The French ensemble Les Talens Lyriques, directed by founder Christophe Rousset, are celebrating their 25th season. Like many others this year, they are also celebrating Monteverdi’s 450th birthday, and brought concert performances of three of his lesser-performed works to this year’s Brighton Festival. The epic tales of tragedy and woe told in these three dramatic works just about fits into the Guest Director, poet Kate Tempest’s theme of the “Everyday Epic”. Two works from Monteverdi’s 8th book of Madrigali guerrieri, Il ballo delle ingrate and Combattimento di Tancredi e Clorinda, were placed either side of Lamento d’Arianna, a surviving remnant of the lost opera.

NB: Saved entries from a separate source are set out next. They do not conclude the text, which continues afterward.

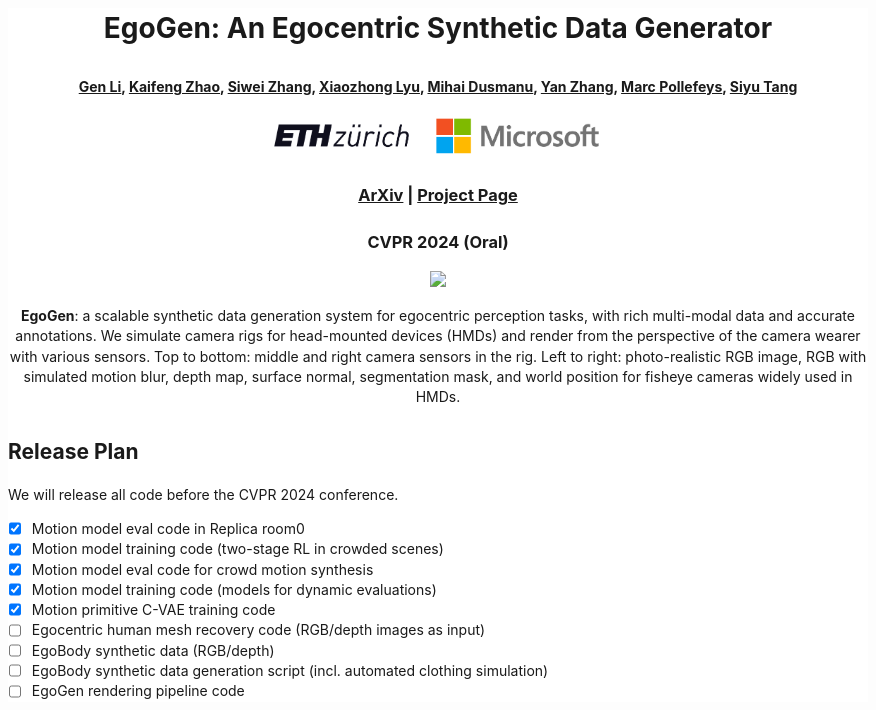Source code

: # <p align="center">EgoGen: An Egocentric Synthetic Data Generator </p>

####  <p align="center"> [Gen Li](https://vlg.inf.ethz.ch/team/Gen-Li.html), [Kaifeng Zhao](https://vlg.inf.ethz.ch/team/Kaifeng-Zhao.html), [Siwei Zhang](https://vlg.inf.ethz.ch/team/Siwei-Zhang.html), [Xiaozhong Lyu](https://vlg.inf.ethz.ch/team/Xiaozhong-Lyu.html), [Mihai Dusmanu](https://dusmanu.com/), [Yan Zhang](https://yz-cnsdqz.github.io/), [Marc Pollefeys](https://people.inf.ethz.ch/marc.pollefeys/), [Siyu Tang](https://vlg.inf.ethz.ch/team/Prof-Dr-Siyu-Tang.html)</p>

<p align="center">
    <img src="assets/logos.svg" alt="Logo" height="40">
</p>

### <p align="center">[ArXiv](https://arxiv.org/abs/2401.08739) | [Project Page](https://ego-gen.github.io/)

### <p align="center"> CVPR 2024 (Oral)

<p align="center">
  <img width="100%" src="assets/teaser.jpg"/>
</p><p align="center">
  <b>EgoGen</b>: a scalable synthetic data generation system for egocentric perception tasks, with rich multi-modal data and accurate annotations. We simulate camera rigs for head-mounted devices (HMDs) and render from the perspective of the camera wearer with various sensors. Top to bottom: middle and right camera sensors in the rig. Left to right: photo-realistic RGB image, RGB with simulated motion blur, depth map, surface normal, segmentation mask, and world position for fisheye cameras widely used in HMDs.
</p>



## Release Plan

We will release all code before the CVPR 2024 conference.

- [x] Motion model eval code in Replica room0
- [x] Motion model training code (two-stage RL in crowded scenes)
- [x] Motion model eval code for crowd motion synthesis
- [x] Motion model training code (models for dynamic evaluations)
- [x] Motion primitive C-VAE training code
- [ ] Egocentric human mesh recovery code (RGB/depth images as input)
- [ ] EgoBody synthetic data (RGB/depth)
- [ ] EgoBody synthetic data generation script (incl. automated clothing simulation)
- [ ] EgoGen rendering pipeline code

This follows a staged production of these works by Pierre Audi for Dutch National Opera, and the young singers from that production have joined Les Talens Lyriques to bring the three works into the concert hall.
Concert performances of previously staged productions can be problematic – the performers have to adapt to the absence of costumes, set and props, as well as dramatic action. Moreover, Brighton Dome is a relatively dry concert hall, perhaps lacking in the requisite atmosphere for such dramatic music. There were some strong, powerful voices here, notably bass Nathanaël Tavernier (Plutone) and mezzo-soprano Valeria Girardello (Venere). But herein lay the main problem with this performance. Whilst there was some fine singing, this was not always suited to the repertoire, and lightness and agility were often sacrificed for weighty, dramatic delivery.
The missing opera Arianna and Il ballo delle ingrate – a dance/song combo – were both written for the wedding of Francesco Gonzaga in Mantua. In the former, Monteverdi surrounds a central dance section with a dramatic plot and a moral for the new bride, with the four Ingrates ending with the message, “Learn pity, ladies and maidens”, before returning to the Underworld. Arianna tells the story of Ariadne (Arianna) and her abandonment by Theseus on the island of Naxos, and was by all accounts hugely successful. However, the music was never published, and the Lament is all that we have. Monteverdi took text from Tasso’s epic tale of a duel between a Christian knight and a Muslim woman disguised as a man for his one-act dramatic work, Il combattimento di Tancredi e Clorinda, giving him the perfect vehicle for highly emotional and evocative writing, in the “stile concitato”, or “agitated style”. His graphic depiction of the duel and the subsequent tragic denouement is indeed highly affecting, and it apparently moved the audience to tears at the first performance.